Seattle Times letters to the editor

June 7, 2009 at 6:00 AM

Referendum 71

Divisive tactic is the wrong invitation to dialogue

I am a registered voter and a member of the gay community. I care deeply about domestic-partnership rights being upheld. However, I am also disturbed by WhoSigned. org’s plan to publish the names of those who sign the Referendum 71 petition [“Group wants to name names,” NWTuesday, June 2].

This is an inflammatory action regarding a highly emotional topic. It attempts to intimidate people by making them think twice about exercising their legal right for fear that they may have an uninvited visitor at home or an unwanted conversation in line at the grocery store. This is not the sort of invitation to dialogue our community should be promoting.

Common justifications — it’s all public record anyway; it’s being done elsewhere; we just want to talk; our intentions are harmless — mean nothing balanced against the gravity of condoning political intimidation as an acceptable tool.

I urge WhoSigned. org to find a less divisive way to encourage discussion between the gay community and our neighbors.

Our community is commonly accused of holding values detrimental to the well-being of society. To Brian Murphy of WhoSigned.org I say: Do not bless our critics with an act that appears to justify that conclusion.

— Christen F. Kaufman, University Place

Naming signers a move typical of uncivilized thugs

So members of WhoSigned.org and KnowThyNeighbor.org want to publish Referendum 71 signers’ names, eh? I say bring it on. I hope they have enough money to handle all the bullying, harassment, trespassing and similar lawsuits that will be filed against them.

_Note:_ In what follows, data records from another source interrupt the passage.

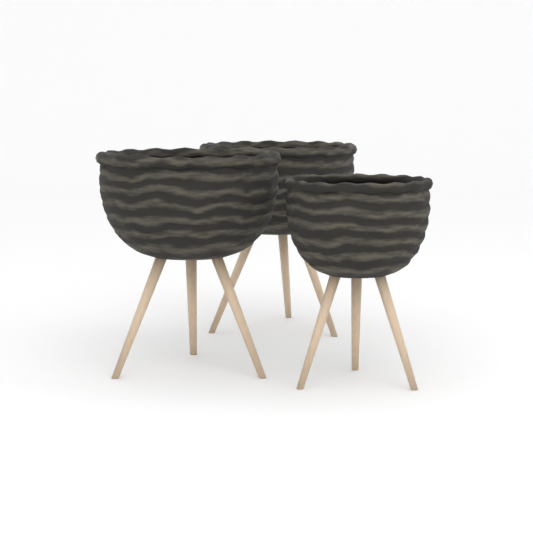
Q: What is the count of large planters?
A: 2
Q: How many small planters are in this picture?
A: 1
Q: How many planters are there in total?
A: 3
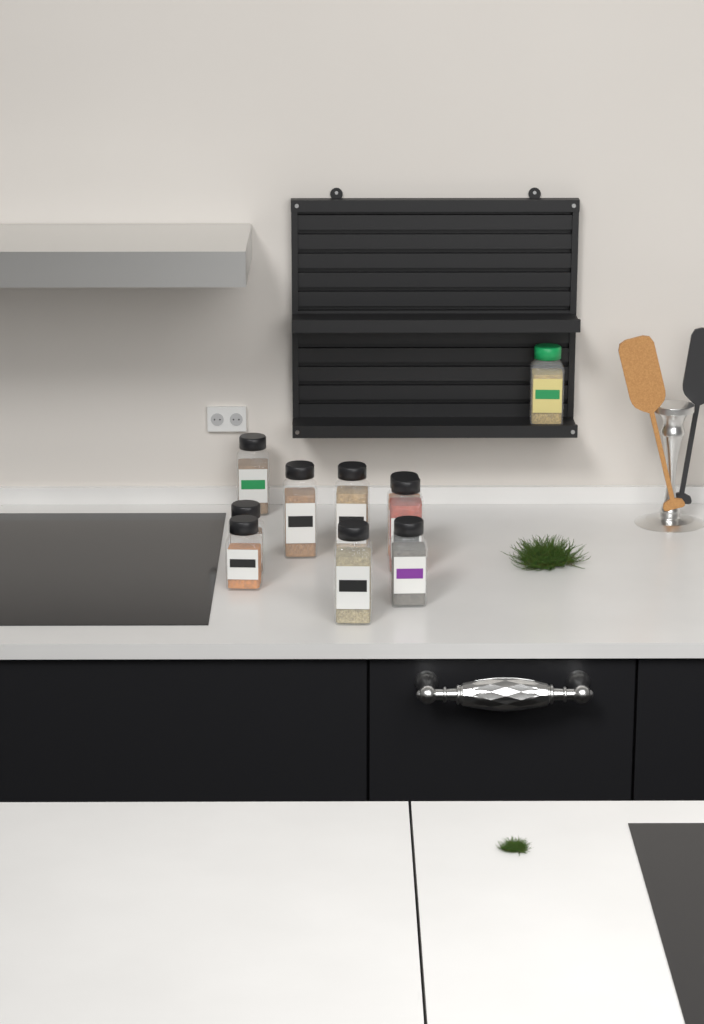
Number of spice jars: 10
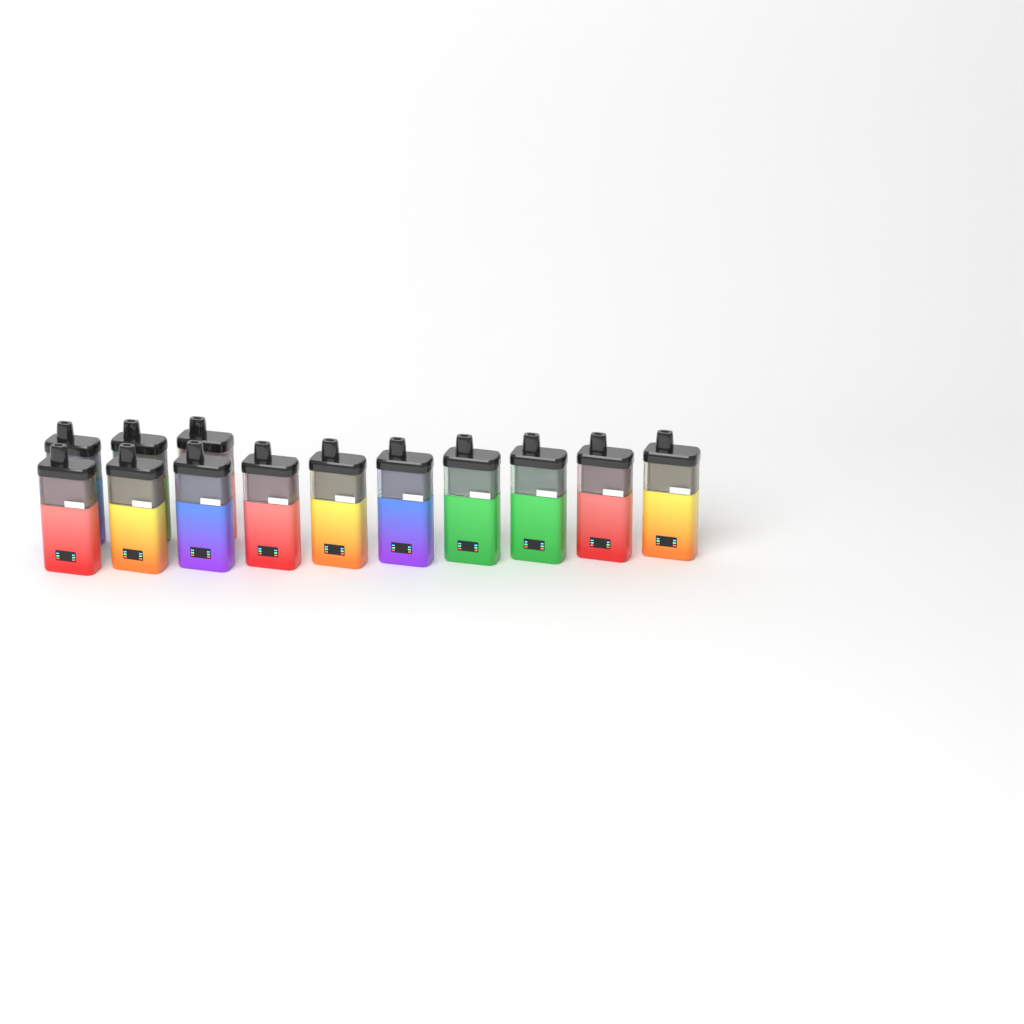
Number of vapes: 13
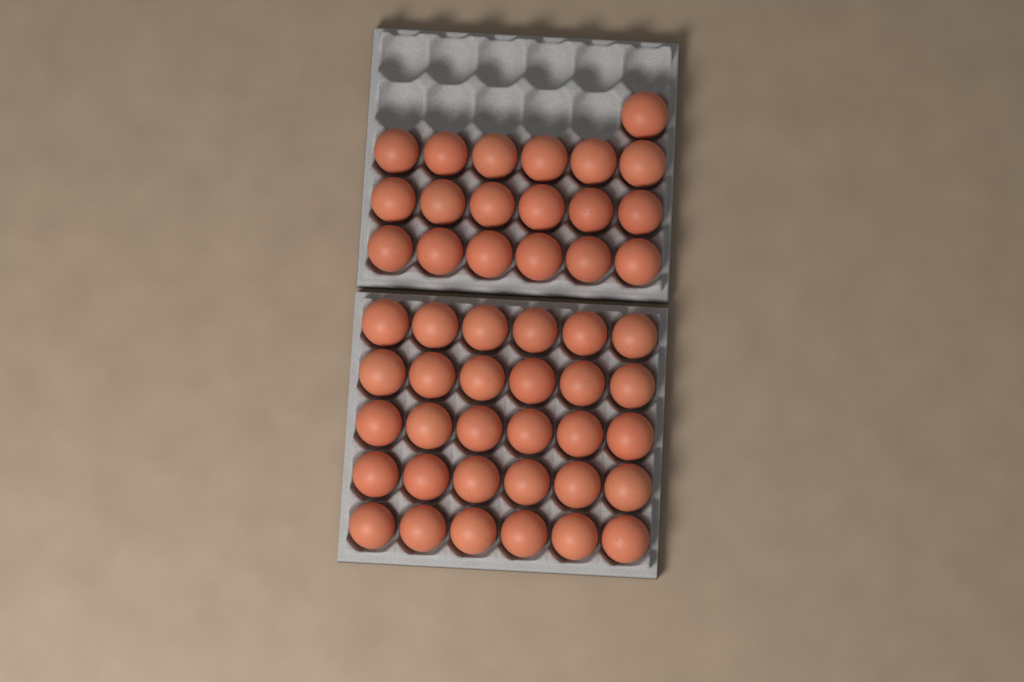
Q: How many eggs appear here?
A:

What they are doing is nothing less than what Nazi/Gestapo/KGB groups did to silence dissent. Remember, while the First Amendment of the Constitution guarantees “freedom of speech,” it does not guarantee the “freedom to be heard” or the “freedom to silence those you disagree with.”

Simply put, WhoSigned.org wants nothing less than forced censorship of views and opinions they don’t like, which is what Third-World tyrants, dictators, despots, spoiled brats and similar unsavory individuals and groups do.

These groups instead should sponsor a competing referendum for their side and let the Washington voters determine the issue. Is it because they know their side may not win at the ballot box that they behave like uncivilized, Third-World thugs instead?